As I said during our panel, I was there as a humble polemicist among serious scholars. My paper, on doikayt (hereness) and decolonization, was expanded and translated into Hebrew for the latest issue of Haaretz's Judaism supplement magazine. It was then published in English as 'Why Modern Anti-Zionists Love the Bund.' If my goal were to piss off every possible corner of the Jewish Left I'd be making solid progress on that one. I guess you have to take your wins where you find them.

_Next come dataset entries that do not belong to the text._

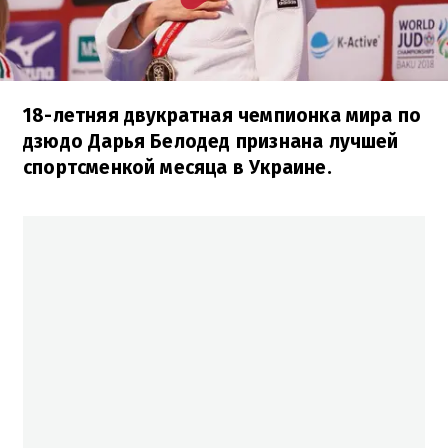
18-летняя двукратная чемпионка мира по
дзюдо Дарья Белодед признана лучшей
спортсменкой месяца в Украине.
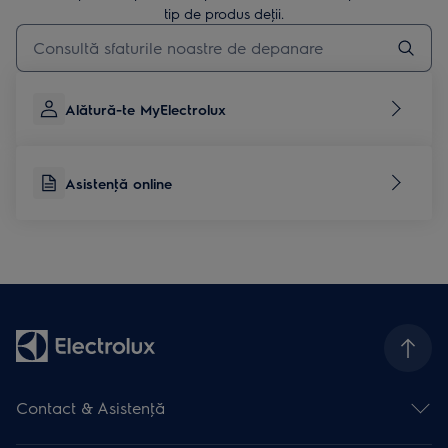
tip de produs deţii.
Type to search for support articles
Alătură-te MyElectrolux
Asistenţă online
Contact & Asistenţă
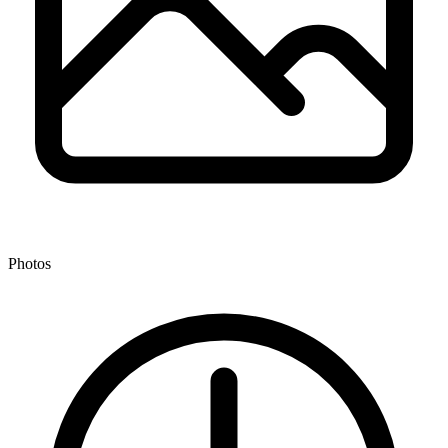
Photos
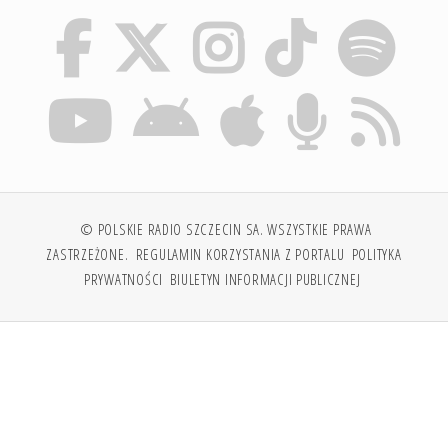
© POLSKIE RADIO SZCZECIN SA. WSZYSTKIE PRAWA
ZASTRZEŻONE.
REGULAMIN KORZYSTANIA Z PORTALU
POLITYKA
PRYWATNOŚCI
BIULETYN INFORMACJI PUBLICZNEJ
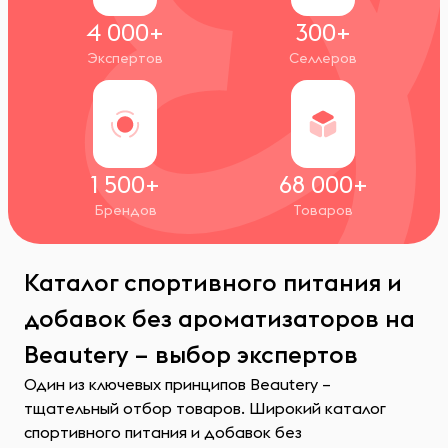
4 000+
300+
Экспертов
Селлеров
1 500+
68 000+
Брендов
Товаров
Каталог спортивного питания и
добавок без ароматизаторов на
Beautery – выбор экспертов
Один из ключевых принципов Beautery –
тщательный отбор товаров. Широкий каталог
спортивного питания и добавок без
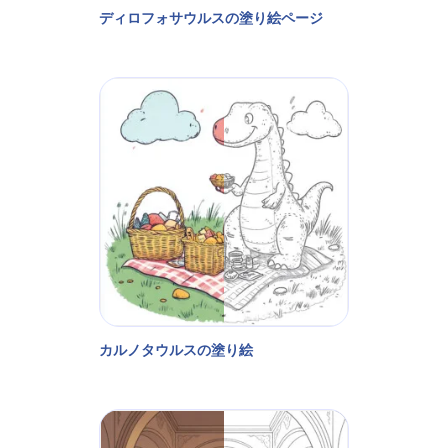
ディロフォサウルスの塗り絵ページ
カルノタウルスの塗り絵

As a bonus to those of you who read to the bottom, here's the video from Itzik Gottesman's recent YIVO talk about Yiddish Christmas. Enjoy!



Tevye the Icon

Yiddish Fiddler (aka Yiddler) was the unexpected off-Broadway hit of 2019. What else could I do but honor it's January 5th closing with a grumpy op-ed about linguistic oppression for JTA. Audiences may love Tevye, but they're a lot more mixed on the language he speaks.

I'd been wondering why Yiddish is always tagged as 'guttural' and after seeing myself described with that word in a newspaper article, it occurred to me that:
If one had to locate Yiddish within the popular imagination, it would be found in the primeval Jewish throat.
The success of Yiddish “Fiddler” shows that Yiddish, from afar, can attain a certain symbolic stature in the public eye of the theatre class. But the intimate experience of Yiddish, up close and personal, still speaks to nothing so much as lingering discomfort, and an estrangement between observer and object. 
Yiddish is often characterized by its guttural “ch’s.” But Hebrew, with just as many guttural sounds, rarely seems to get tagged as such. As late as 1930, Zev Jabotinsky was arguing that the ideal Hebrew pronunciation would “First of all … have to avoid the Yiddish ch, which is like the hoarse cough of someone with a throat disease.” Ouch.